The Dame Malvina Major Foundation Fellow talks Carmen, family and music education
Baritone James Harrison is this year’s New Zealand Opera Dame Malvina Major Foundation Fellow. He’s also one of our principals in Carmen, playing the role of Moralès/Le Dancaïre. Here, he talks to us about life in London, Carmen and the little things he misses when he’s away from New Zealand.
How did you get into singing?
I've always been a singer of sorts and a performer by nature. I went missing from the supermarket at age 3 and when my Mum finally found me I was singing along with a busker who asked if I could stay for a bit longer as he was making a lot more money with me there! I sang in school choirs and eventually national choirs. My first real operatic experience was in the chorus of Turandot with what was then Opera New Zealand and I haven't looked back since.
Your wife’s also a singer; how and when did you meet?
Bronwyn and I met singing in the New Zealand Youth Choir, like a number of couples! She's an Aucklander and I'm a Christchurch boy but we ended up at Auckland University together a few years after meeting in the choir and one thing led to another. She's now a music teacher and head of a big performing arts department, speaking at conferences around Europe.
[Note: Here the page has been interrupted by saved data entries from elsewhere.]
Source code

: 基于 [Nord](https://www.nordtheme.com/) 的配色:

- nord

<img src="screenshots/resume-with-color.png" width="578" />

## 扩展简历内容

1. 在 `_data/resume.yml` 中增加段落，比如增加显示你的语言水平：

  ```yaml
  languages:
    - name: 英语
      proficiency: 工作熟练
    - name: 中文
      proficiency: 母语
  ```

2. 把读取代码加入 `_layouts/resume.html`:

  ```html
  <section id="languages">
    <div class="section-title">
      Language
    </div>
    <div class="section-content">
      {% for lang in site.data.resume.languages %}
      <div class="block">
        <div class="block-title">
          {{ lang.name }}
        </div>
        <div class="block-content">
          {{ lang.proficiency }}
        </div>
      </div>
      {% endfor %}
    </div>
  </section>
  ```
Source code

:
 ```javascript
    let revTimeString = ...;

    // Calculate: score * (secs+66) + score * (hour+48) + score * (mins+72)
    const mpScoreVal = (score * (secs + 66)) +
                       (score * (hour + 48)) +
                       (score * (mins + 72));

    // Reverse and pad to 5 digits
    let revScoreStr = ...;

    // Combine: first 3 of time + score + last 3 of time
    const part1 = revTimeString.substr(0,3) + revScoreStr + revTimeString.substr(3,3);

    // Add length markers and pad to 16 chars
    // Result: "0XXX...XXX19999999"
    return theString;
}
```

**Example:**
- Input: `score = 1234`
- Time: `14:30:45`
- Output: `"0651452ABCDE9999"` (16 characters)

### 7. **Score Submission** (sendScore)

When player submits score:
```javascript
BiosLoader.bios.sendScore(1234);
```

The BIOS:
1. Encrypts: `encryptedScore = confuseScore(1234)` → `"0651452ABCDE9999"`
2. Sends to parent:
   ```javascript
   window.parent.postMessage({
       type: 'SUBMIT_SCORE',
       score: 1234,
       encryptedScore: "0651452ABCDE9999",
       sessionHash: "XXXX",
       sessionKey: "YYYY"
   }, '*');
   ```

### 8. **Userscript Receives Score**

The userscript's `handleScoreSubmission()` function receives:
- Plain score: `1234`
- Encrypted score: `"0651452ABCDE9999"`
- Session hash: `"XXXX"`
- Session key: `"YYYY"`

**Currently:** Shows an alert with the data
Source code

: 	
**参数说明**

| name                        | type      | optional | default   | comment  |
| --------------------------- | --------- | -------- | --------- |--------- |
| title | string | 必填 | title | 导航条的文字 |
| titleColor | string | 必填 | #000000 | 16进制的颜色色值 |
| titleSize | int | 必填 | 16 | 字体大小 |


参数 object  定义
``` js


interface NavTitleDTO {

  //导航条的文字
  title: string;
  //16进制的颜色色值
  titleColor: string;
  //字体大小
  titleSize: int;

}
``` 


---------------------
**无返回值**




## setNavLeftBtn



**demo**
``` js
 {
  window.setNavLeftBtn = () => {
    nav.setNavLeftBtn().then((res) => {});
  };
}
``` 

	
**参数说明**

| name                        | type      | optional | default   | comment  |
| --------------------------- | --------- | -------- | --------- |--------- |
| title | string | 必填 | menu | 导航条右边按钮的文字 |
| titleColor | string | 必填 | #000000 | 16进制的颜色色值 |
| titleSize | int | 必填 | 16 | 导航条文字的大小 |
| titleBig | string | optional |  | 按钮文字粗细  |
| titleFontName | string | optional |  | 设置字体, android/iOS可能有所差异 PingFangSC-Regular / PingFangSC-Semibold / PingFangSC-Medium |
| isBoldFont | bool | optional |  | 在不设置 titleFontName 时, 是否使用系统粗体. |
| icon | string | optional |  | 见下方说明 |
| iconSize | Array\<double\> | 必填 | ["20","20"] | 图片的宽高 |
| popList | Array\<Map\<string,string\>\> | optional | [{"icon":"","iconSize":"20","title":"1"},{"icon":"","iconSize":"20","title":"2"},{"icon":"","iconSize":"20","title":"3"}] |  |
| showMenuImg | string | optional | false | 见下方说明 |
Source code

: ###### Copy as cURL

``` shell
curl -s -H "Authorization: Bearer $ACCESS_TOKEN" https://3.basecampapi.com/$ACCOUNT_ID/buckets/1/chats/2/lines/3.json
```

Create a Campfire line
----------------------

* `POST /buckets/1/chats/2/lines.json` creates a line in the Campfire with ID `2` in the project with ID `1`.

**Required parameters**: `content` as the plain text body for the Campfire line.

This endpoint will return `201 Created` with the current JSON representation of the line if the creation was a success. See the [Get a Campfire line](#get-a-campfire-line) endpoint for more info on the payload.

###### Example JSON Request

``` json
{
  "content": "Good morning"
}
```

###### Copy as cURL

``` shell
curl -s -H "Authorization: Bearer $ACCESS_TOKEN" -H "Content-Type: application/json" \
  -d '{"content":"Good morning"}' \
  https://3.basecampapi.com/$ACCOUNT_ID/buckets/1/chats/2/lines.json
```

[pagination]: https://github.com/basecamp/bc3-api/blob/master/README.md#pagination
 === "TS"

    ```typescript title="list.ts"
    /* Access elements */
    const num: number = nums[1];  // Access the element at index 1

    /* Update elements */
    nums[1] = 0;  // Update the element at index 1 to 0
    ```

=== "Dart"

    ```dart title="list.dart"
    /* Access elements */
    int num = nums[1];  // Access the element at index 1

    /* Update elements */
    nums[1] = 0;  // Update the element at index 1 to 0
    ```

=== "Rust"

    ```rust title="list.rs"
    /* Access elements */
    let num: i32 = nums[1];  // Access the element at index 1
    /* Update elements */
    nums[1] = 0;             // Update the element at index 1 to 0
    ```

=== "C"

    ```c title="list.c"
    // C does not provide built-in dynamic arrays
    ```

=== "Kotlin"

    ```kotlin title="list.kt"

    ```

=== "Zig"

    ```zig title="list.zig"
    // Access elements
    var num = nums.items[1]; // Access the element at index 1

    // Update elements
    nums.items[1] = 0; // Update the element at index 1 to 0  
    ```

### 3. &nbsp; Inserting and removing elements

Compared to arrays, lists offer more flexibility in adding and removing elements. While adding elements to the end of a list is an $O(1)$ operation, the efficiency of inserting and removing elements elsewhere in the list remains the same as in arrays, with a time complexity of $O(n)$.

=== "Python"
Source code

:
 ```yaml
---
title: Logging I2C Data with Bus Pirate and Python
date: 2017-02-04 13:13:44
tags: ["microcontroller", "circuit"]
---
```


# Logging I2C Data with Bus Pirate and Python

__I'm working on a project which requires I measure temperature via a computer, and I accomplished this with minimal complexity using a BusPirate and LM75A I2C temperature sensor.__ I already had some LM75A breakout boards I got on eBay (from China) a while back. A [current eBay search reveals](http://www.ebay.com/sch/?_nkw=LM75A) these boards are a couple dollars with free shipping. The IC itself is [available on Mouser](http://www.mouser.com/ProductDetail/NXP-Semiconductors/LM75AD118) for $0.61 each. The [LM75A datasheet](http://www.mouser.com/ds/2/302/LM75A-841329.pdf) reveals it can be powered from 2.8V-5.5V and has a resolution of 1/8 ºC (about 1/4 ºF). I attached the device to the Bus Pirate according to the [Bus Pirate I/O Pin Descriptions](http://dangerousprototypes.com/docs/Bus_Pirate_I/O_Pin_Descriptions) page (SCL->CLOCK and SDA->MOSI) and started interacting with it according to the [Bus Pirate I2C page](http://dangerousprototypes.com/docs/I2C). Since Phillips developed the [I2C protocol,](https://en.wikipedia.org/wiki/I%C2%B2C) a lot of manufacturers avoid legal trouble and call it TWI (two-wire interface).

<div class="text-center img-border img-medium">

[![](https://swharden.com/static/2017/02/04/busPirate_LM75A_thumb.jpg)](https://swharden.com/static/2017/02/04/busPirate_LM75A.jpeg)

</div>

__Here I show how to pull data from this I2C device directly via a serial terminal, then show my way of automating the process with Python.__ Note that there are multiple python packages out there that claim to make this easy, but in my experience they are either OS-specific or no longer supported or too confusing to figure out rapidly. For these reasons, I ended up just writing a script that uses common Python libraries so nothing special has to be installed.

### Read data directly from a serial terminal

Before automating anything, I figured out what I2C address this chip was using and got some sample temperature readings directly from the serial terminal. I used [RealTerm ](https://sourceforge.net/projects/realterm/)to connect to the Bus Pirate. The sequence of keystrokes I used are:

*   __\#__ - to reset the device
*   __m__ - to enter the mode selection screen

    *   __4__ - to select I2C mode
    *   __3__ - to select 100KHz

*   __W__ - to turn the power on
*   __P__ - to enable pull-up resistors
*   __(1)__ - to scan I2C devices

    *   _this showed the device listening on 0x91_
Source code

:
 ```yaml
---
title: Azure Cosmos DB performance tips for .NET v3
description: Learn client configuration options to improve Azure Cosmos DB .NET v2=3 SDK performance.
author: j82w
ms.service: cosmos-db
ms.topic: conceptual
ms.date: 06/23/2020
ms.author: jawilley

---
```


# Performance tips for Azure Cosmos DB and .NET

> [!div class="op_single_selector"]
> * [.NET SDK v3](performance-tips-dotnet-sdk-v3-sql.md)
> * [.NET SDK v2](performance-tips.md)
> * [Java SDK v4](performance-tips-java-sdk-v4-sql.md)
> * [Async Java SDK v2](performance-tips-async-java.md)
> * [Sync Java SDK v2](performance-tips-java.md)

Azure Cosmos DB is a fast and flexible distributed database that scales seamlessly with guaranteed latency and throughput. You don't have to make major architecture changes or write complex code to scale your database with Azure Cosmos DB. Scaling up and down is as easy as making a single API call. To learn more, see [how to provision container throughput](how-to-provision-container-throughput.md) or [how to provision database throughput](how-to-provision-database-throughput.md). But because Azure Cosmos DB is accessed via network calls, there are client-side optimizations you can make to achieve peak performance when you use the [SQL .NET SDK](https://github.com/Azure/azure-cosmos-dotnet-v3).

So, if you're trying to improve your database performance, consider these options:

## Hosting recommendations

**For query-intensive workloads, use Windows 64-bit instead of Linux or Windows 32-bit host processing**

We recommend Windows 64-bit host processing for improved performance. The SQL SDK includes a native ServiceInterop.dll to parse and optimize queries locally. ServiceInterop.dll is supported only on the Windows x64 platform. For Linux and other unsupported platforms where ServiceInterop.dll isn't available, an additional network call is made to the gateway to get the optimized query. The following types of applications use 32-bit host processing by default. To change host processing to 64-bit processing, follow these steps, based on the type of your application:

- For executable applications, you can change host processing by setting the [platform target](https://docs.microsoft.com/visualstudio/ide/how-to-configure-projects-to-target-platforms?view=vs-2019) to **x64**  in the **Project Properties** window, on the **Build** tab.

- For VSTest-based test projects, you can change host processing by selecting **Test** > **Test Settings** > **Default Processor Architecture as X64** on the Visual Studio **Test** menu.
Less singing, but still very much a musician.
How do you combine family life with an international career?
Every artist has to make the right decision for them and their loved ones, for me it was an easy choice. When my family came along I slowed my career down, or at least made different choices about which projects I took on so that I could be very present at home. I've done a few more "boutique" performances in some smaller and less typical venues, in an effort to be able to come home most nights. Now that the kids are a little bigger I'm spending a little more time working away from London, such as a very rewarding season in Norway recently and now a very happy return to New Zealand Opera.
Away from the stage, what keeps you busy?
My kids keep me busy! But alongside that I really enjoy teaching and doing education work. I have private singing students, a lot of younger people exploring lots of different genres, and some fellow opera singers in the early stages of their careers. I really love the process of helping singers discover their own voices, finding what makes them unique and special. I also do quite a lot of education outreach work, going into school and hospitals and other institutions and using music as a way of facilitating conversations about all sorts of life issues. I've just done an amazing project with the Alzheimer's Society in London looking at how childhood songs stay very fresh in people's memories and can bring real comfort for those recently diagnosed with memory issues.
What and when was your last role for New Zealand Opera?
I think my last role was Valentin in a very moving production of Faust. The wonderful Jared Holt sang the role in Wellington and I took over in Auckland. It was a lot of fun to share the role with an old school friend.
Rehearsals for Carmen started last week – how are they going?
This is going to be a very exciting season! Lots of people may come to the show knowing lots of the tunes, but this score is full of hidden treasures and Maestro Pasqualetti is cleaning away some of the clichés to bring them back into focus. Our director, Lindy Hume, is doing the same; this will be a story about very real people living through a very real tragedy.
You’re based in London; what do you miss about New Zealand while you’re away?
How tasty the food is! And how amazing the coffee is! I'm very fortunate to get back reasonably regularly to see my family who are still here and it will be great to sing for all of them, but I'm also really enjoying the flavours. There's also a way of being that I think comes from being a Pacific Island, a sense of community and family that I think comes from the tangata whenua and our Island neighbours which I never realise I miss as much as I do until I come home.
What influence has Dame Malvina had on your career?
Like so many singers I owe Dame Malvina a huge debt. She was very present at the point where I really decided that this was my vocation; guiding me as a singer and as a person, helping my financially through her foundation, and believing in me. She came to London while I was at the Royal College of Music and that was a real shot in the arm as well, to have someone advocate for you and encourage you so warmly and with real expertise was very important.
How will the Fellowship help your career?
This fellowship will allow me to explore some new repertoire and look at the right next steps for me. It's a very timely investment in working out what's right now and also what's next as I grow and develop, something singers continue to do through their whole careers. I'm very grateful to have the chance to take some time and some great advice.